Not that the metric for all z, t greater than 10, is again Minkowski, for the same reason as t less than 0: v is 0. This means for sure the traveler escapes the bubble, the question is when. As v drops below 1, things get less weird.

Next, the 4 velocity of T may be computed. While the Eulerian 4 velocity is simply (1,vf), for T it is hardly more complex: $(1,vf+.1)/\sqrt{.99}$, if I did my calculation right.

 

[PAllen]

And in that previous post I basically rediscovered what's presented in section 5.5 of the paper that talks about the event horizon. What I didn't pick up on when I made that post is the obvious next step that the paper takes: transform to the equivalent of Schwarzschild coordinates, in which the metric is diagonal and in fact is static. The interesting difference between this and Schwarzschild spacetime is that here, the "normal" region where curves of constant $r$ are timelike is inside the horizon instead of outside, i.e., inside the bubble. The horizon, where curves of constant $r$ are null, is somewhere within the bubble wall, and the region where curves of constant $r$ are spacelike is outside that.

Another difference from Schwarzschild spacetime, of course, is that this spacetime is not spherically symmetric; the right side of the wall is different from the left side. The paper doesn't really go into that.

Note that this section is using v constant and superluminal, which is not what we want. This basically says that if the bubble never slows down, you can never escape it.

 

[PeterDonis]

Note that this section is using v constant and superluminal

Yes, agreed; in the scenario in Figure 3 of the paper, where the bubble stops once it gets to Alpha Centauri, it can be escaped then. How much sooner than arrival at Alpha Centauri an observer could escape the bubble would depend on the details of how it decelerates.

 

[PAllen]

So it is quite easy to analyze that light gets trapped in the wall in the original coordinates. Using my proposed diff.eq. for traveler T, I can similarly show that it gets trapped in the wall until v falls below .1. Still, at all times it is progressing against Eulerian observers, that also get trapped. That is, in wall Eulerian observer all get asymptotically trapped against the back of the forward wall until the bubble slows down.

 

[PAllen]

So, my choice for traveler world line is very convenient.
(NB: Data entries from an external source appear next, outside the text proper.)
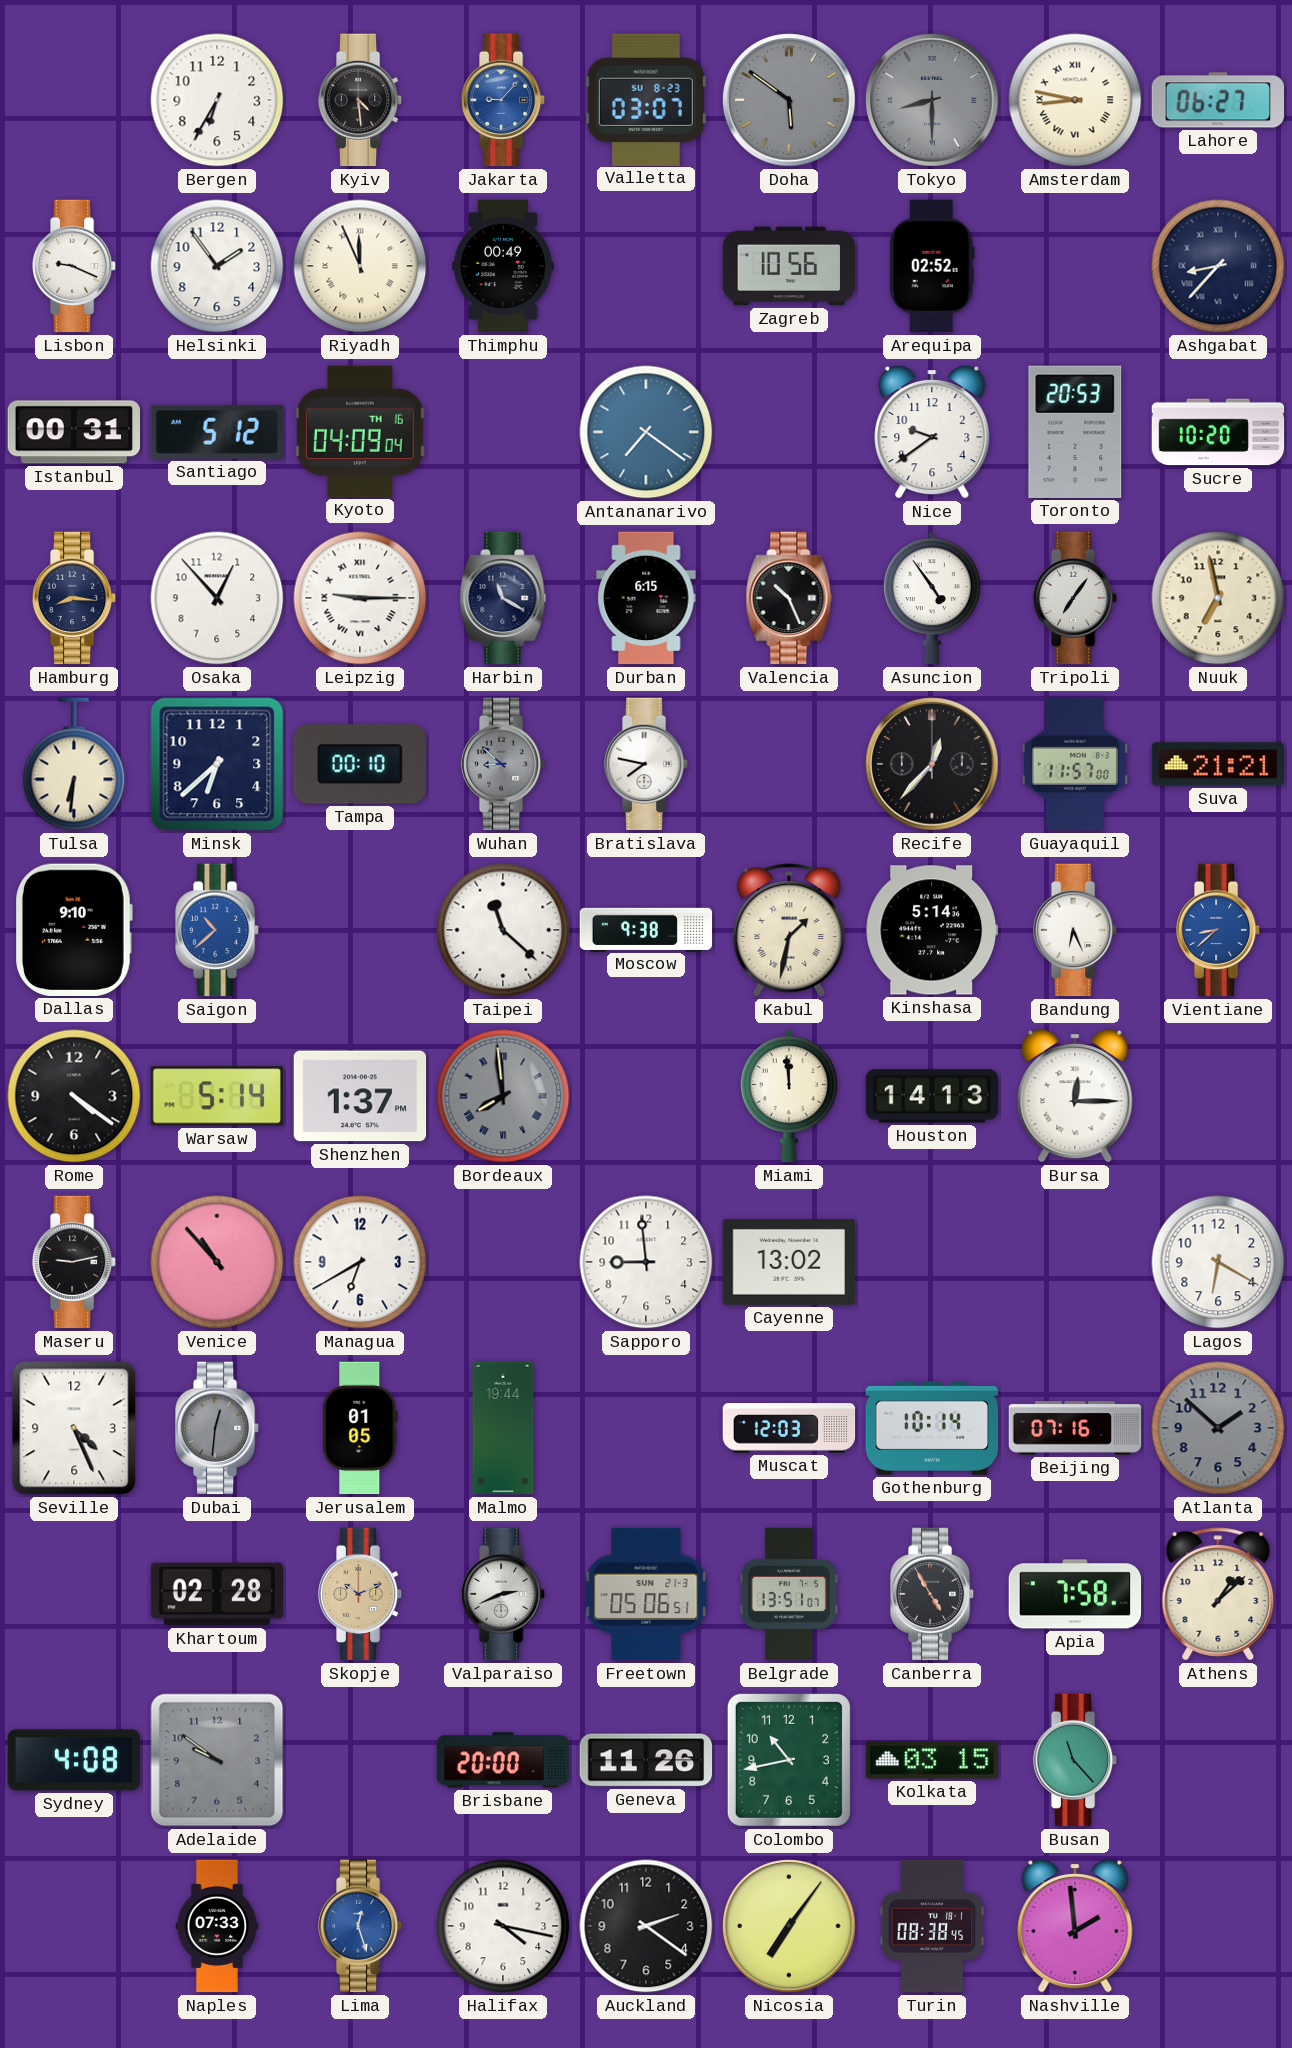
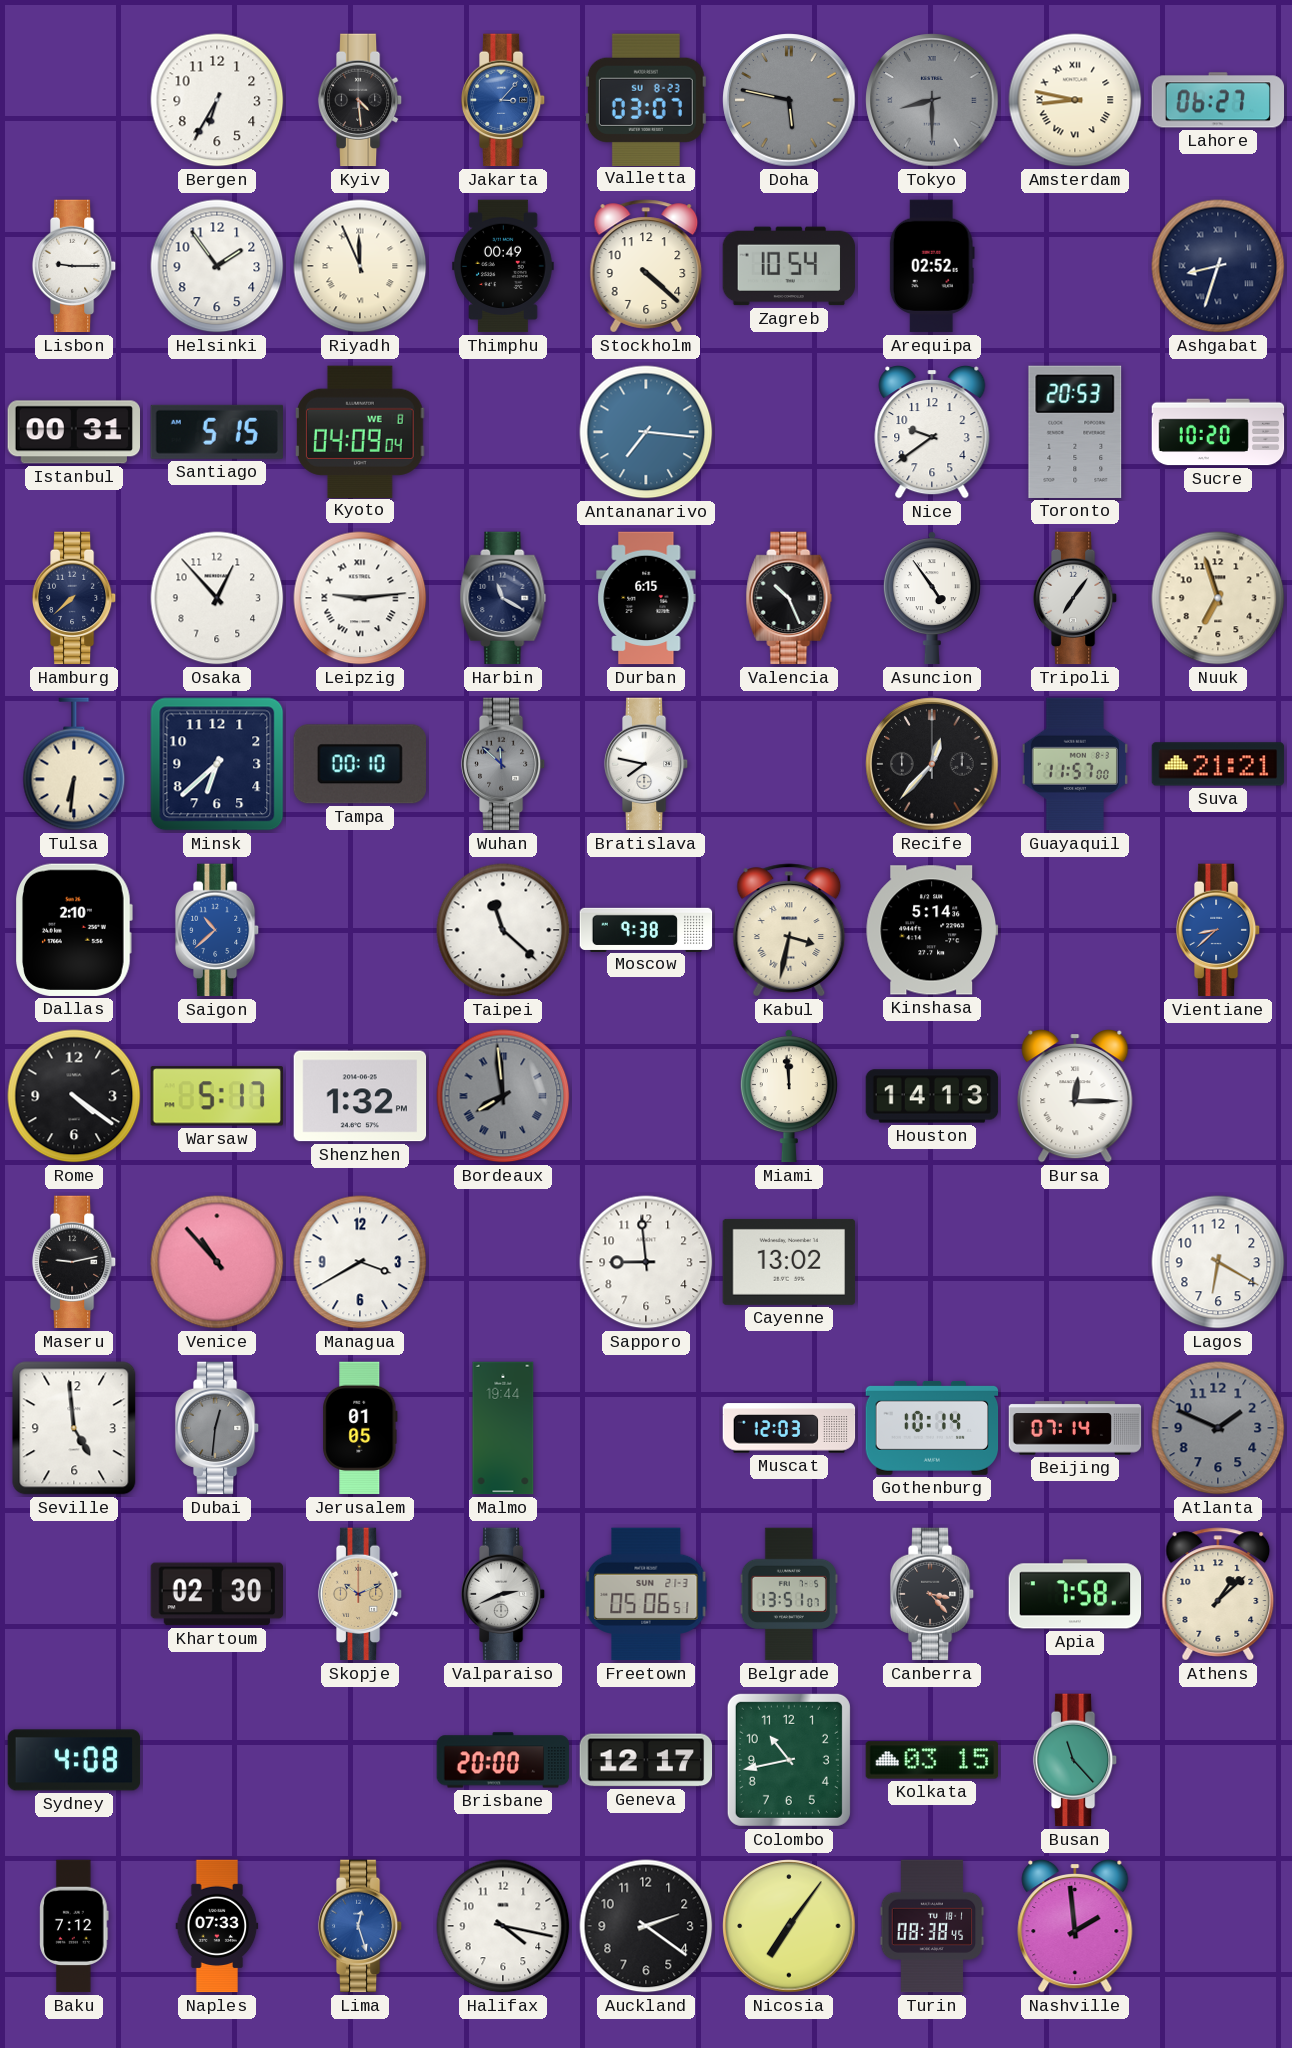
Jakarta: 9:07 -> 3:07
Doha: 5:51 -> 5:47
Lisbon: 9:19 -> 9:15
Stockholm: none -> 4:22
Zagreb: 10:56 -> 10:54
Ashgabat: 8:37 -> 8:33
Santiago: 5:12 -> 5:15
Kyoto date: TH 16 -> WE 8
Antananarivo: 7:21 -> 7:16
Hamburg: 8:16 -> 7:38
Leipzig: 9:15 -> 9:14
Nuuk: 6:58 -> 6:57
Wuhan: 8:52 -> 11:52
Dallas: 9:10 -> 2:10
Kabul: 1:32 -> 3:32
Bandung: 6:26 -> none
Warsaw: 5:14 -> 5:17
Shenzhen: 1:37 -> 1:32
Managua: 6:40 -> 3:40
Seville: 4:26 -> 4:59
Beijing: 07:16 -> 07:14
Atlanta: 1:52 -> 1:49
Khartoum: 02:28 -> 02:30
Canberra: 4:55 -> 3:23
Adelaide: 9:51 -> none
Geneva: 11:26 -> 12:17
Baku: none -> 7:12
It turns out it produces a constant integrand for the odometer integral of .1 (everywhere!). So “all” that remains is determining the proper time bounds along the traveler worldline. That might take some time (proper time since I am my own world line).

 

[sbrothy]

With respect to the bubble, that is correct. The bubble itself is moving with respect to Earth and Alpha Centauri. Which means that, from the viewpoint of the ship inside the bubble, Earth and Alpha Centauri are moving. That doesn't change any of the logic I gave in my previous post.


My previous post should make it clear that that is the question I am answering. I even gave you the logic behind the answer.
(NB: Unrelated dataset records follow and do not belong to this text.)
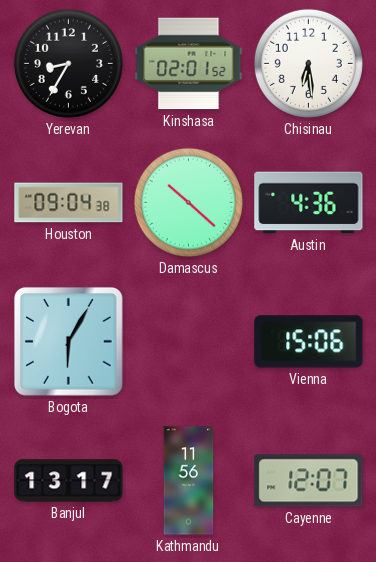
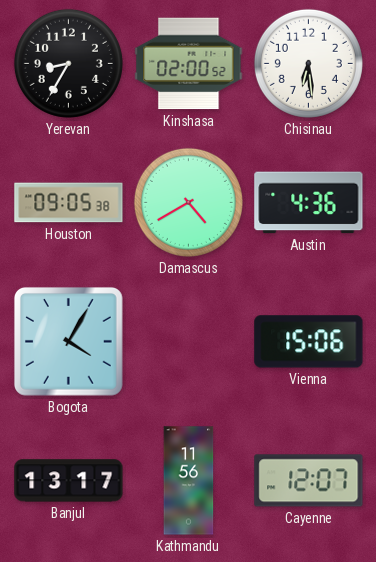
Kinshasa: 02:01 -> 02:00
Houston: 09:04 -> 09:05
Damascus: 10:22 -> 4:40
Bogota: 6:05 -> 4:05
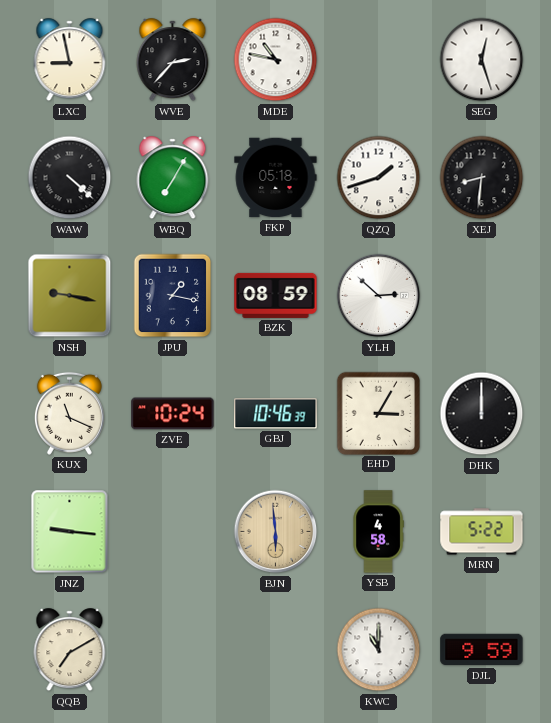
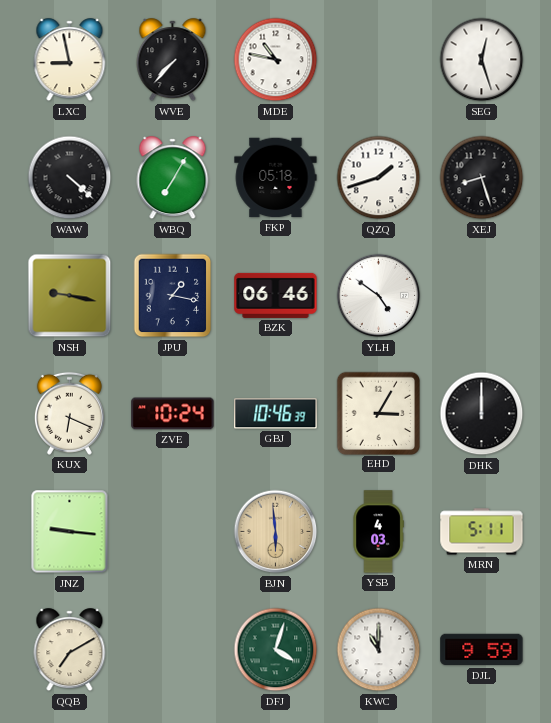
WVE: 2:37 -> 7:37
XEJ: 8:31 -> 8:27
BZK: 08:59 -> 06:46
YLH: 2:52 -> 4:51
KUX: 11:19 -> 6:19
YSB: 4:58 -> 4:03
MRN: 5:22 -> 5:11
DFJ: none -> 4:03
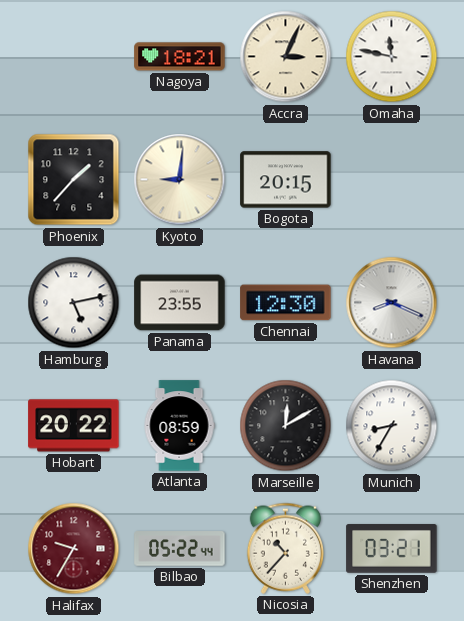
Here's another way of getting the answer (which I described in the previous thread you linked to): suppose the ship emits a light beam towards Alpha Centauri. Since the ship's worldline is timelike, the light beam will arrive at Alpha Centauri before the ship itself does. Since the ship takes less than 4.3 years to make the trip, the light beam must take an even shorter time to make it by the ship's clock. That means the distance, according to the ship (which means as measured through the warp bubble) must be less than 4.3 light years.
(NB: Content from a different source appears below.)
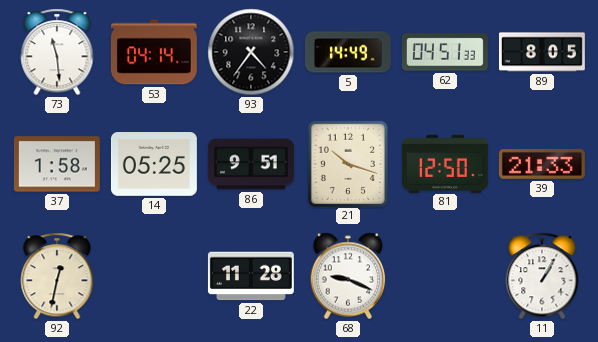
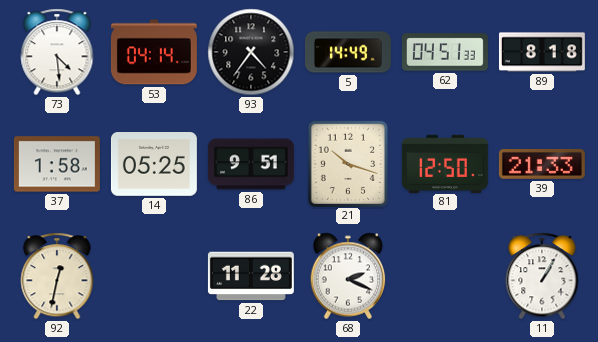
73: 11:29 -> 4:29
89: 8:05 -> 8:18
68: 9:19 -> 2:19
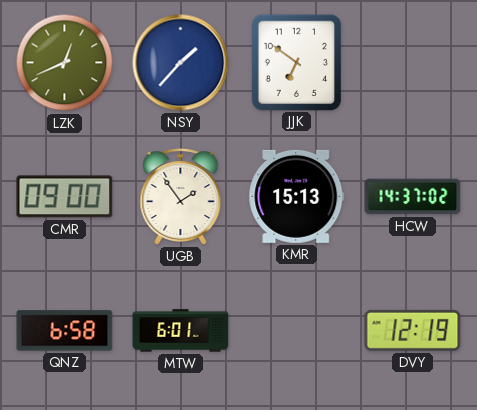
I realize this is a thought experiment, but in "practice" would a light beam even be able to leave the bubble? What I'm driving at is that with exotic matter and the reverse solution of the EFEs, we're really talking non-phyics (or perhaps to be kind "scifi"), aren't we?

EDIT: I'm in way over my head again, I realize. It just struck me as complete nonsense.

But then again who am I to talk?

EDIT2: Oh, and there were a lot of hidden posts I had to activate..... Didn't see them initially.